The procedure is as follows: (1) Conduct a meeting of some experts, and with their help generate as many statements as possible on that particular construct. Delete all duplicates. With the remaining items, conduct a pilot survey. Perform item analysis by arranging all item responses in ascending order and finding the t-statistic for the two groups of extreme responses. If the t-value is 1.75 or more, the item is good and can be kept. Then, for all items in the construct, find Cronbach’s alpha. If Cronbach’s alpha is greater than 0.60, the construct is reliable. Reliability means that items (statements in questions) are well correlated. It is an average of item-to-item relationships. Furthermore, the researcher should work on content validity index. If the index is greater than 4.00, the scale can be considered a valid scale.
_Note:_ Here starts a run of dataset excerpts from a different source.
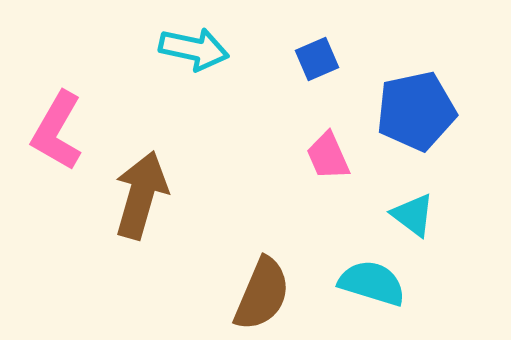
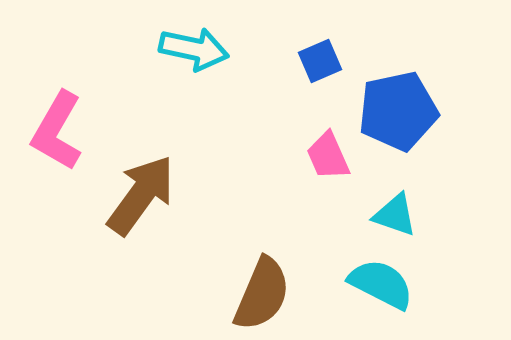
blue square: moved 3 px right, 2 px down
blue pentagon: moved 18 px left
brown arrow: rotated 20 degrees clockwise
cyan triangle: moved 18 px left; rotated 18 degrees counterclockwise
cyan semicircle: moved 9 px right, 1 px down; rotated 10 degrees clockwise
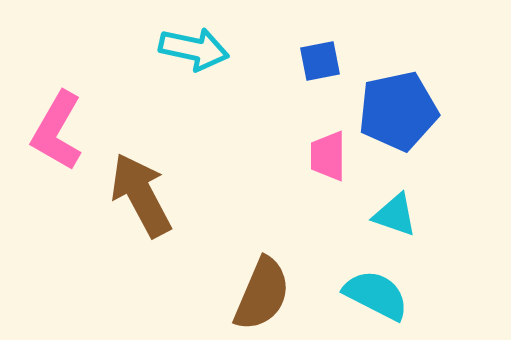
blue square: rotated 12 degrees clockwise
pink trapezoid: rotated 24 degrees clockwise
brown arrow: rotated 64 degrees counterclockwise
cyan semicircle: moved 5 px left, 11 px down
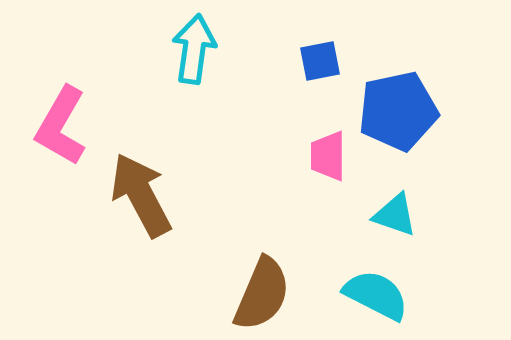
cyan arrow: rotated 94 degrees counterclockwise
pink L-shape: moved 4 px right, 5 px up
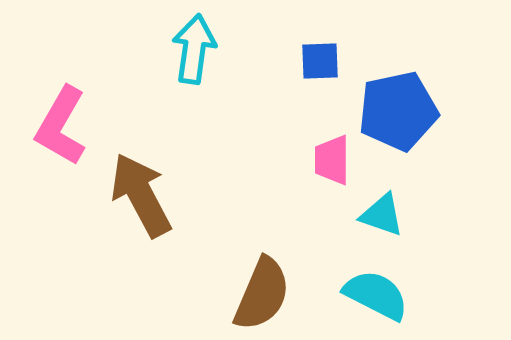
blue square: rotated 9 degrees clockwise
pink trapezoid: moved 4 px right, 4 px down
cyan triangle: moved 13 px left
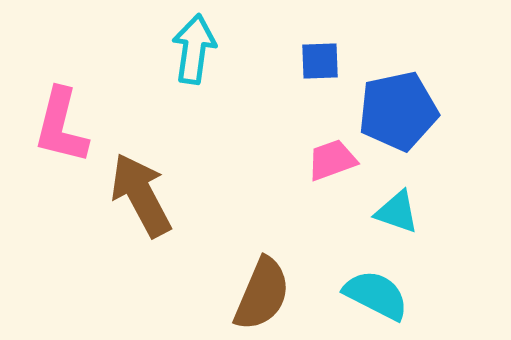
pink L-shape: rotated 16 degrees counterclockwise
pink trapezoid: rotated 70 degrees clockwise
cyan triangle: moved 15 px right, 3 px up
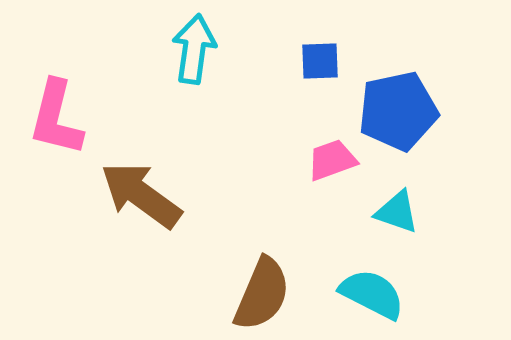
pink L-shape: moved 5 px left, 8 px up
brown arrow: rotated 26 degrees counterclockwise
cyan semicircle: moved 4 px left, 1 px up
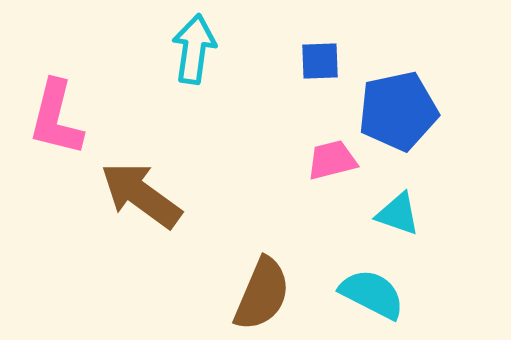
pink trapezoid: rotated 6 degrees clockwise
cyan triangle: moved 1 px right, 2 px down
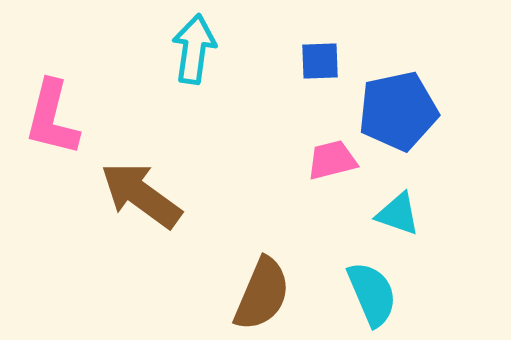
pink L-shape: moved 4 px left
cyan semicircle: rotated 40 degrees clockwise
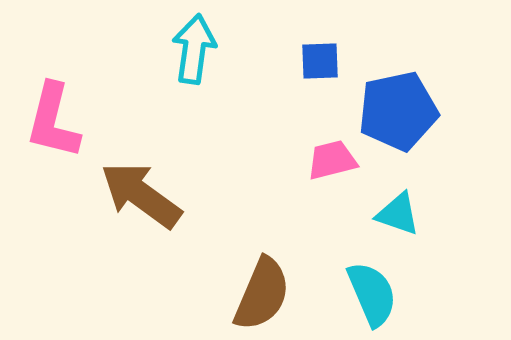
pink L-shape: moved 1 px right, 3 px down
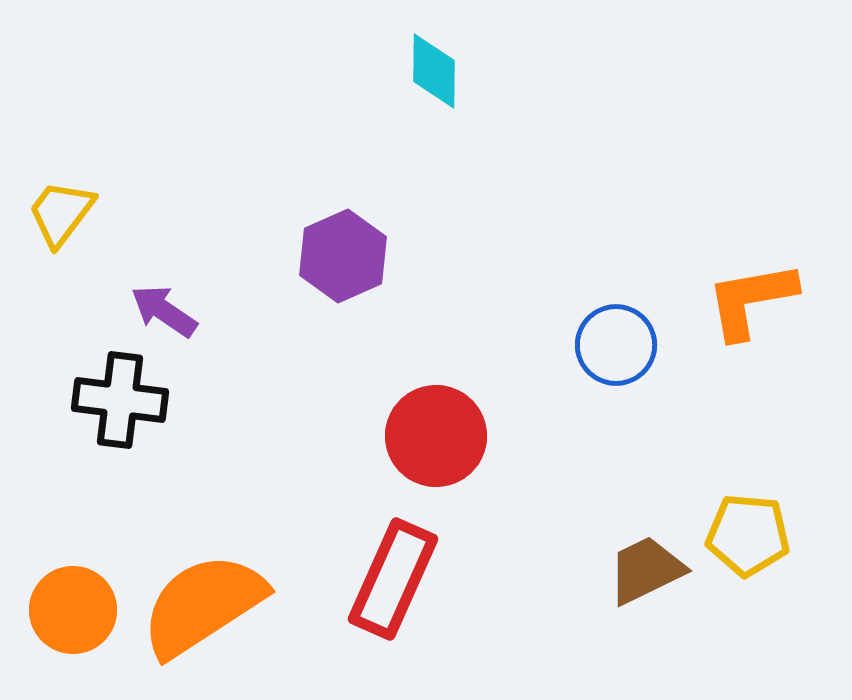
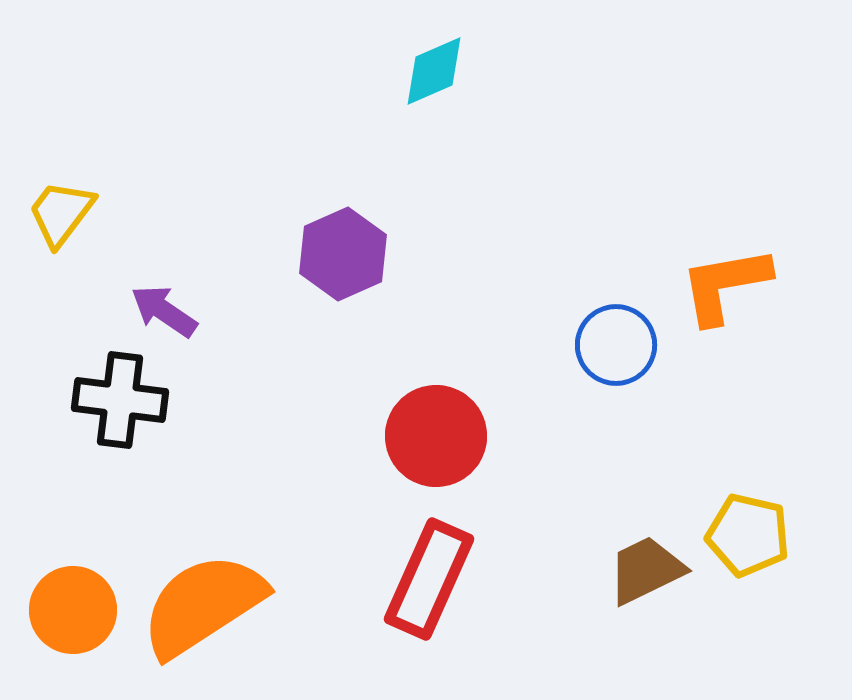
cyan diamond: rotated 66 degrees clockwise
purple hexagon: moved 2 px up
orange L-shape: moved 26 px left, 15 px up
yellow pentagon: rotated 8 degrees clockwise
red rectangle: moved 36 px right
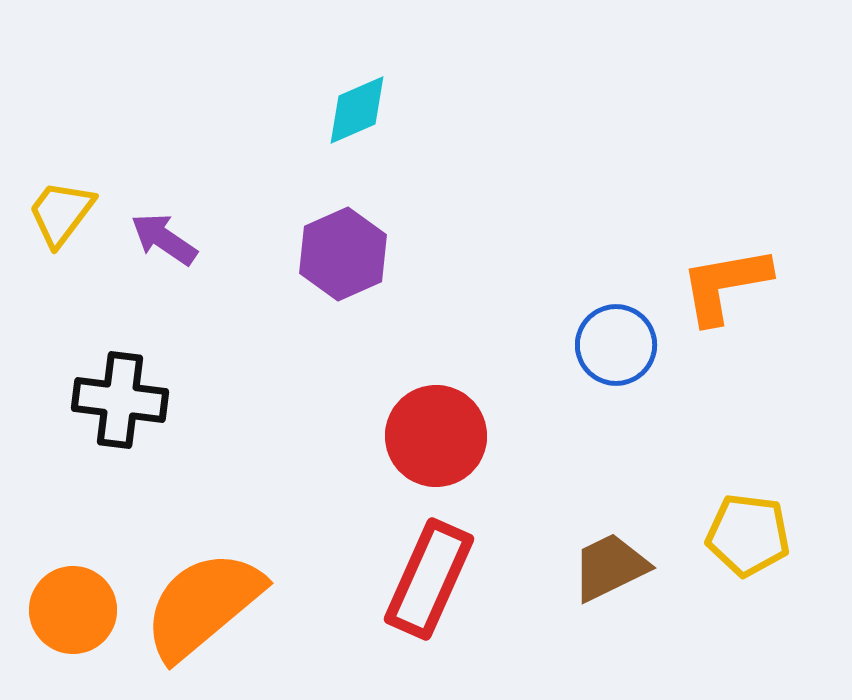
cyan diamond: moved 77 px left, 39 px down
purple arrow: moved 72 px up
yellow pentagon: rotated 6 degrees counterclockwise
brown trapezoid: moved 36 px left, 3 px up
orange semicircle: rotated 7 degrees counterclockwise
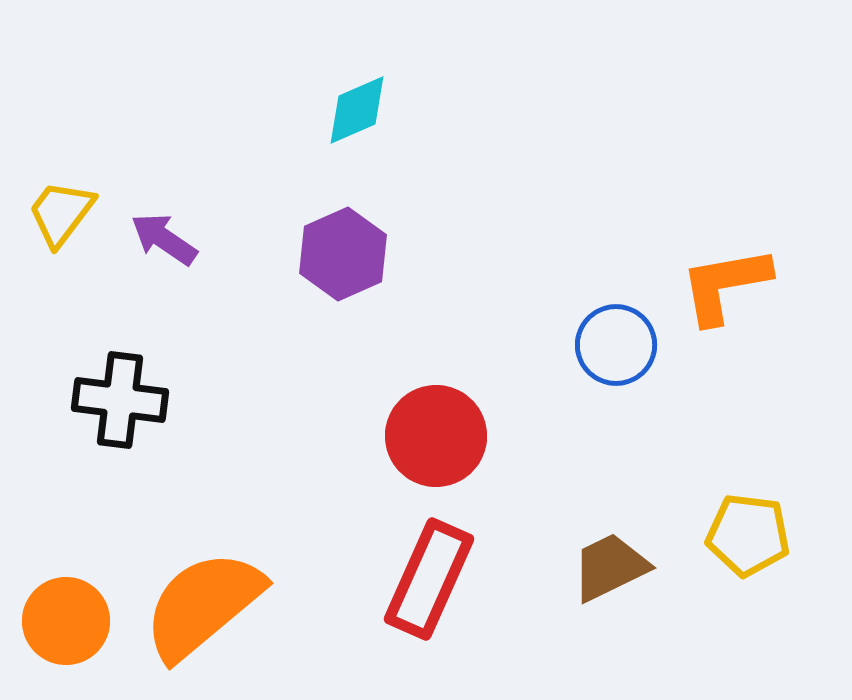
orange circle: moved 7 px left, 11 px down
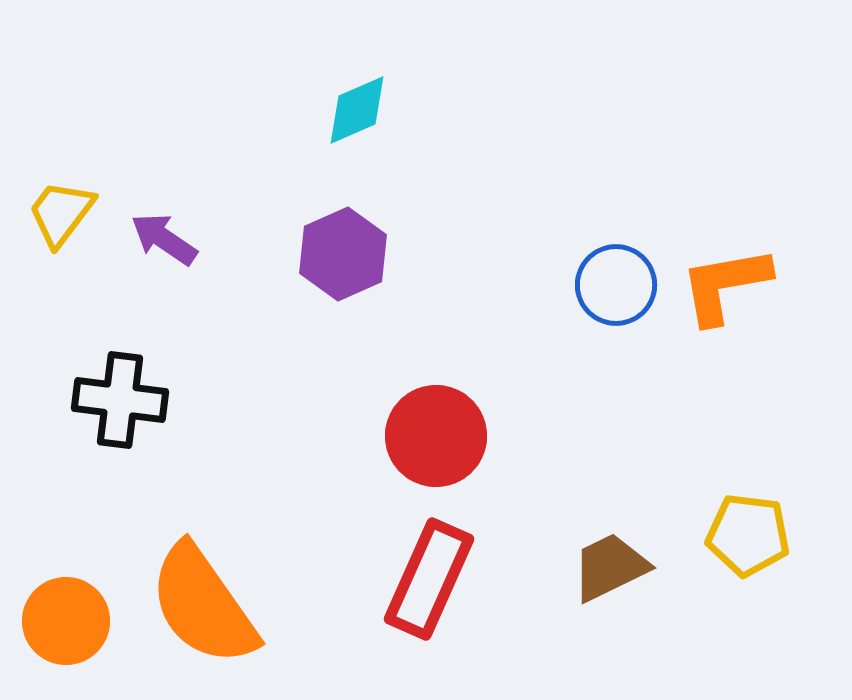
blue circle: moved 60 px up
orange semicircle: rotated 85 degrees counterclockwise
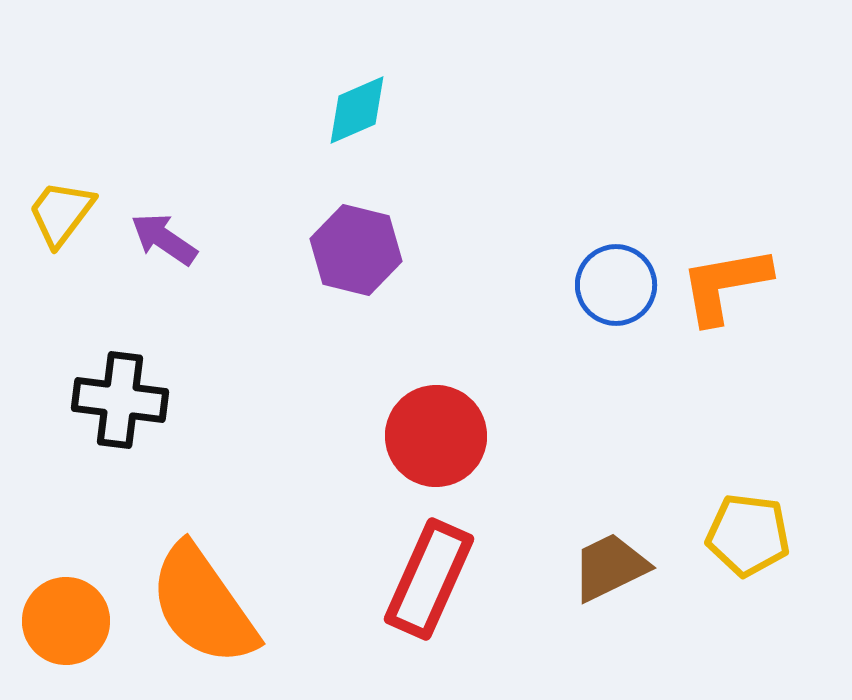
purple hexagon: moved 13 px right, 4 px up; rotated 22 degrees counterclockwise
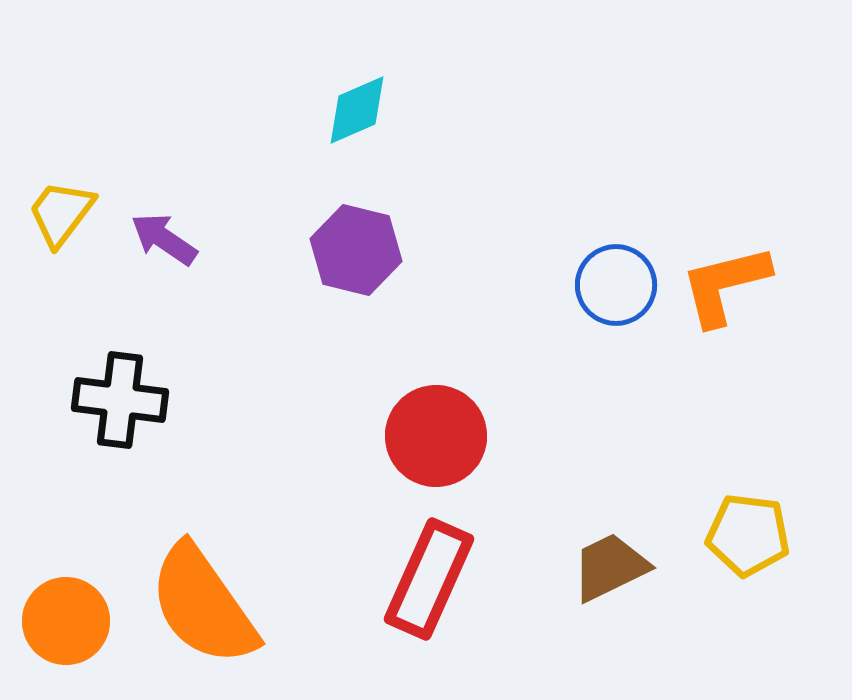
orange L-shape: rotated 4 degrees counterclockwise
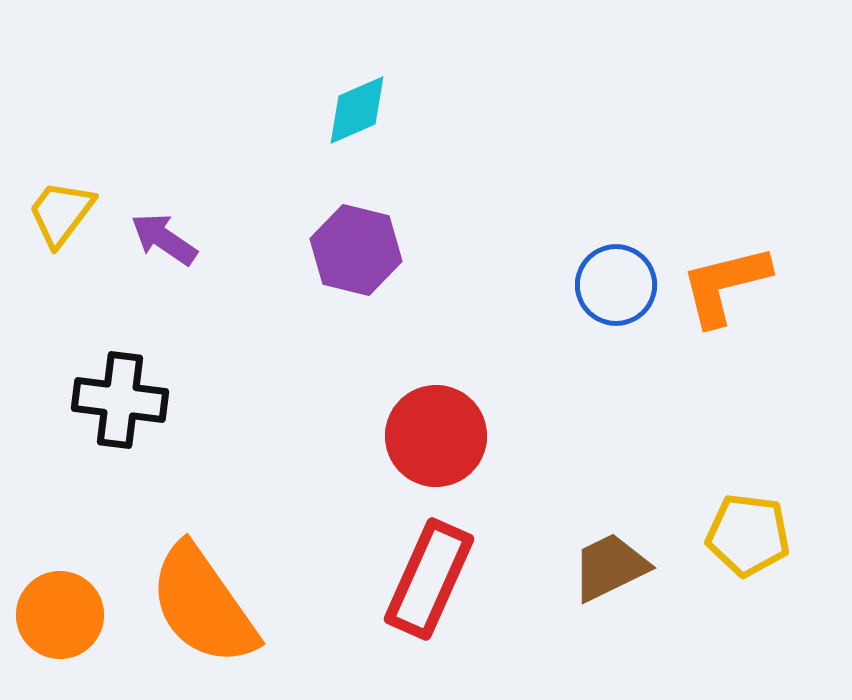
orange circle: moved 6 px left, 6 px up
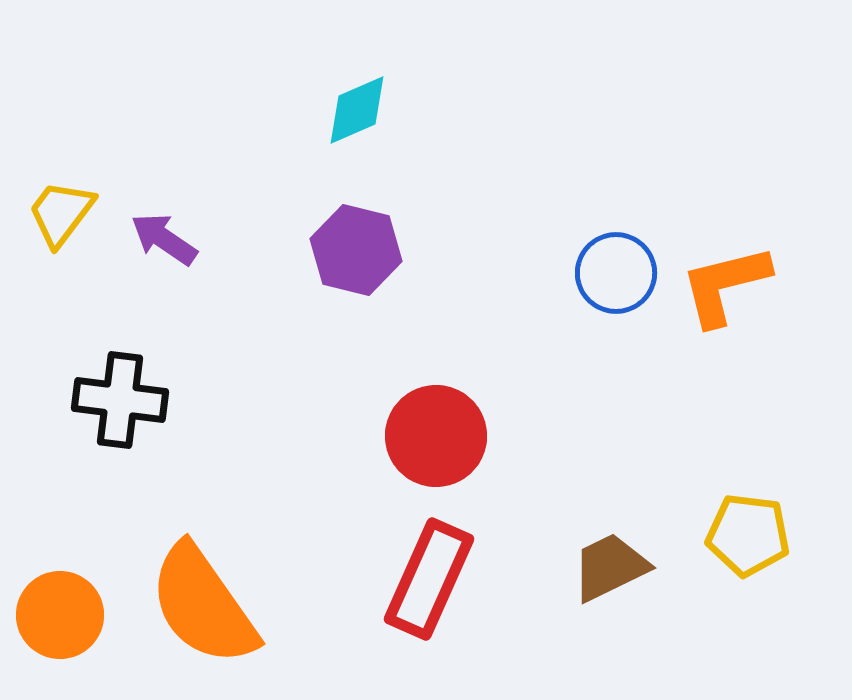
blue circle: moved 12 px up
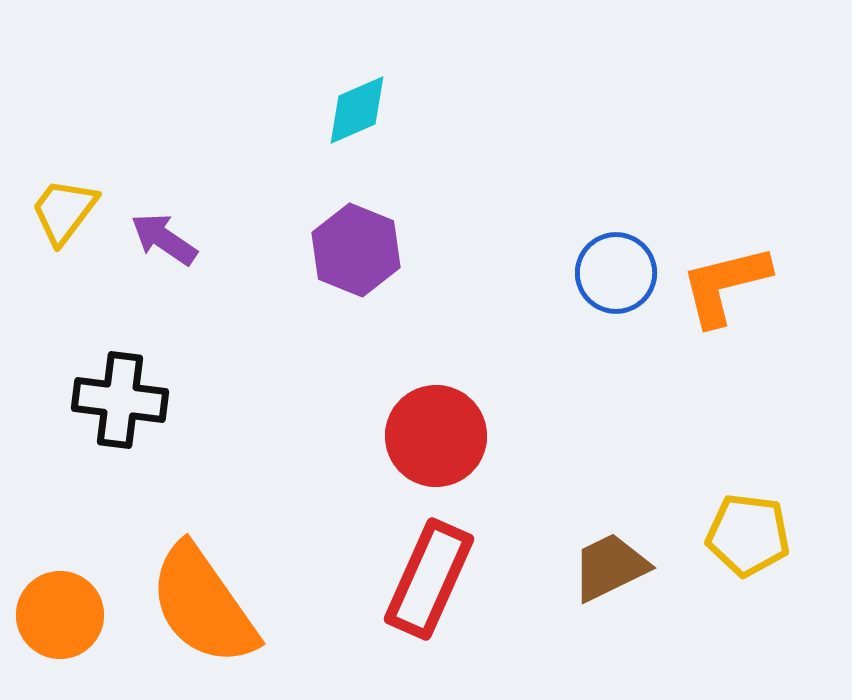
yellow trapezoid: moved 3 px right, 2 px up
purple hexagon: rotated 8 degrees clockwise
Search Google for the Content Validity Index.
It should be carefully noted, that the questionnaire should be related to the hypothesis and not any questions that arise in the mind of the innocent researcher.
The instrument should, of course, include a section containing questions about the profile of the respondents such as age, gender, income, length of service, etc. Data on these items can then be examined for their relationships with other constructs.
Determination of sample size
A sample is the number of respondents from whom responses to a questionnaire are to be taken (how many respondents the questionnaires are to be administered to).
The sample size should be large enough. The number can range from 200 to 1000. Only a large sample is valid and valuable. Research conducted on large samples only earns the respect of academic and research scholarly communities.
The sample size is determined by the population size, the expected standard deviation, and the confidence interval. There are formulas for determining the sample. They are: Cochrane’s formula and Slovin’s formula. To learn more about them, search for those terms on Google and use formulas.
An important point to note is that the validity of your research is improved by random sampling but not by selecting respondents according to convenience.
Tabulation and analysis
All collected responses should be entered into an Excel sheet. A row should be reserved for entering the given data in a questionnaire. For 500 filled questionnaires, 500 rows should be allocated. Data entered into an Excel sheet can be easily imported into SPSS for analysis.
Tabulation of data is facilitated by the use of MS Excel. For high-quality analysis, use SPSS (Statistical Procedures for the Social Sciences). Alternatively, the Data Analysis Tool Pack in MS Excel can be used even without SPSS software. With its help, descriptive statistics, regression analysis, inter-correlation, ANOVA tests etc. can be done.
Report – Writing
For report writing, skills in paragraph-writing, table of contents, and making a thesis statement, tie-in/transitional phrases, tie-in words, topic sentences etc. are important. In particular, the English language should be idiomatically and grammatically correct.